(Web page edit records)
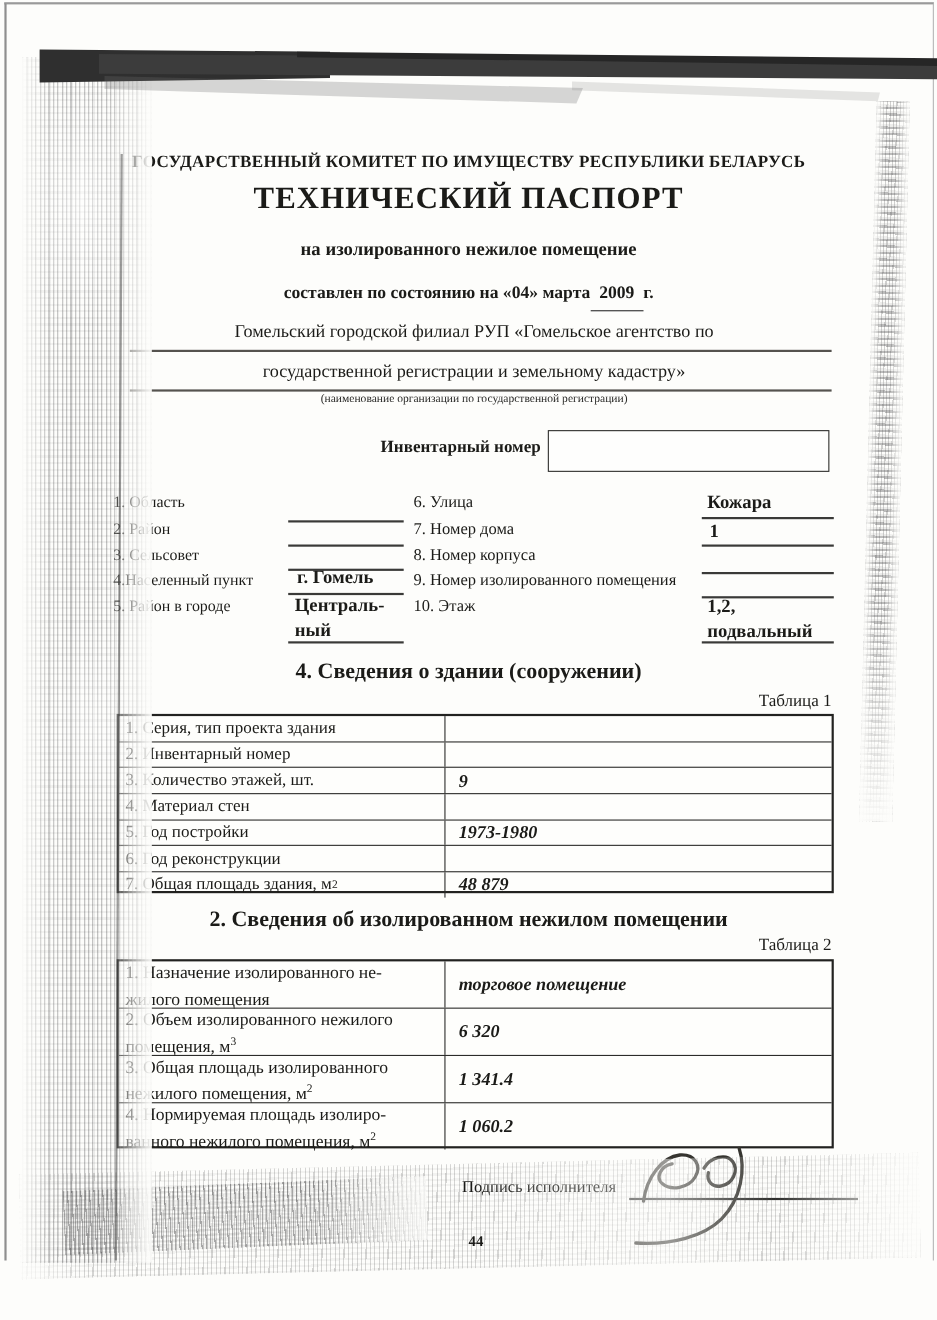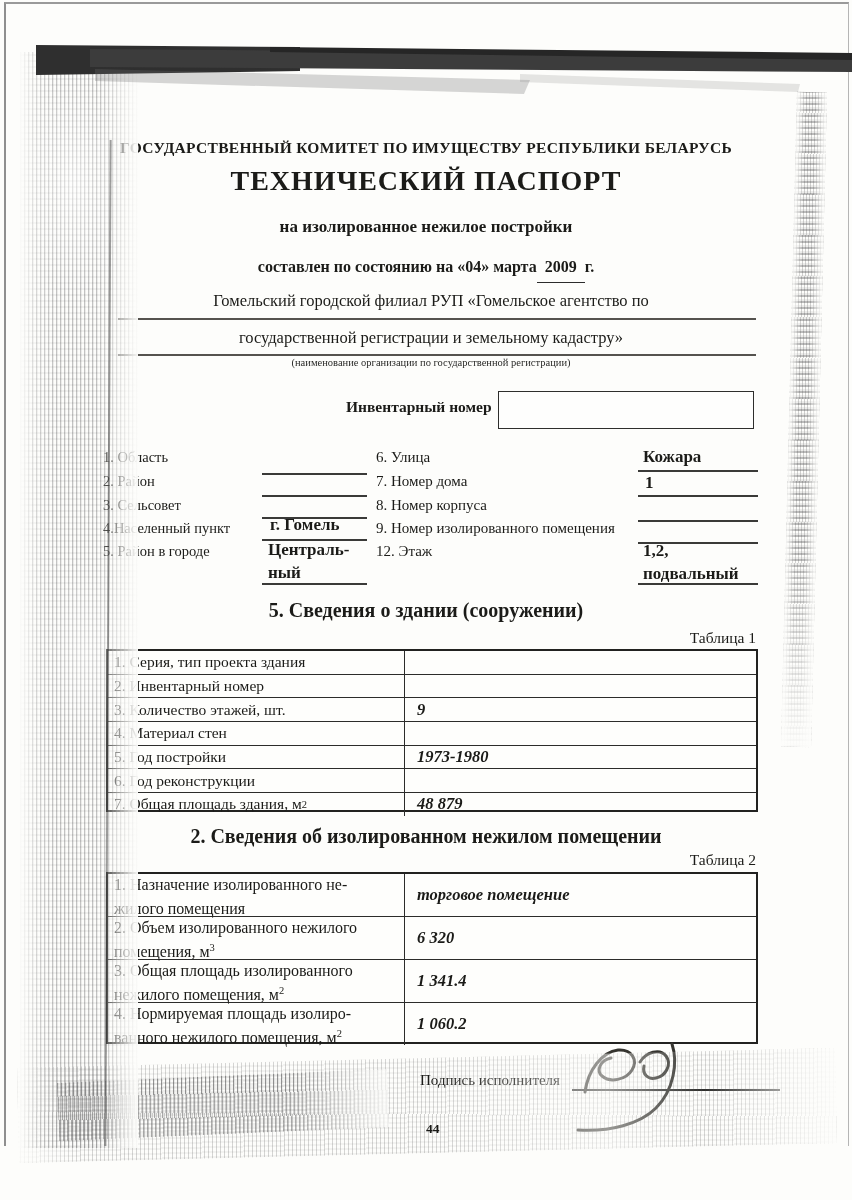--- a/index.html
+++ b/index.html
@@ -122,21 +122,21 @@
     <polygon points="520,74 800,84 798,92 520,82" fill="rgba(130,130,130,0.2)"></polygon>
   </svg>
   <div class="abs scan-left-band"></div>
   <div class="abs scan-left-line"></div>
   <div class="abs scan-right-band"></div>
   <div class="abs scan-bottom-band"></div>
   <div class="abs scan-bottom-dark"></div>
 
   <div class="abs center-col committee">ГОСУДАРСТВЕННЫЙ КОМИТЕТ ПО ИМУЩЕСТВУ РЕСПУБЛИКИ БЕЛАРУСЬ</div>
   <div class="abs center-col doc-title">ТЕХНИЧЕСКИЙ ПАСПОРТ</div>
-  <div class="abs center-col doc-subtitle">на изолированное нежилое постройки</div>
+  <div class="abs center-col doc-subtitle">на изолированного нежилое помещение</div>
   <div class="abs center-col compiled"><span>составлен по состоянию на «04» марта</span><span class="year-u">2009</span><span>г.</span></div>
   <div class="abs org-col org1">Гомельский городской филиал РУП «Гомельское агентство по</div>
   <div class="abs rule rule-1"></div>
   <div class="abs org-col org2">государственной регистрации и земельному кадастру»</div>
   <div class="abs rule rule-2"></div>
   <div class="abs org-col org-caption">(наименование организации по государственной регистрации)</div>
 
   <div class="abs inv-label">Инвентарный номер</div>
   <div class="abs inv-box"><span></span></div>
 
@@ -154,35 +154,35 @@
     <div class="uline ul-l" style="top:137px"></div>
 
     <div class="val" style="left:170px;top:69px">г. Гомель</div>
     <div class="val" style="left:168px;top:94px">Централь-</div>
     <div class="val" style="left:168px;top:117px">ный</div>
 
     <div class="mid-lbl" style="left:276px;top:3px">6. Улица</div>
     <div class="mid-lbl" style="left:276px;top:27px">7. Номер дома</div>
     <div class="mid-lbl" style="left:276px;top:51px">8. Номер корпуса</div>
     <div class="mid-lbl" style="left:276px;top:74px">9. Номер изолированного помещения</div>
-    <div class="mid-lbl" style="left:276px;top:97px">12. Этаж</div>
+    <div class="mid-lbl" style="left:276px;top:97px">10. Этаж</div>
 
     <div class="uline ul-r" style="top:24px"></div>
     <div class="uline ul-r" style="top:49px"></div>
     <div class="uline ul-r" style="top:74px"></div>
     <div class="uline ul-r" style="top:96px"></div>
     <div class="uline ul-r" style="top:137px"></div>
 
     <div class="val" style="left:543px;top:1px">Кожара</div>
     <div class="val" style="left:545px;top:27px">1</div>
     <div class="val" style="left:543px;top:95px">1,2,</div>
     <div class="val" style="left:543px;top:118px">подвальный</div>
   </div>
 
-  <div class="abs sec-title sec1-title">5. Сведения о здании (сооружении)</div>
+  <div class="abs sec-title sec1-title">4. Сведения о здании (сооружении)</div>
   <div class="abs tbl-caption tbl1-caption">Таблица 1</div>
   <div class="abs tbl tbl1">
     <div class="trow">
       <div class="tc-label">
           <span>1. Серия, тип проекта здания</span>
           <sup></sup>
         </div>
       <div class="tc-value"></div>
     </div>
     <div class="trow">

## Work item
When a line in the records above contains the word "band", copy it.

## Output of the task
   <div class="abs scan-left-band"></div>
   <div class="abs scan-right-band"></div>
   <div class="abs scan-bottom-band"></div>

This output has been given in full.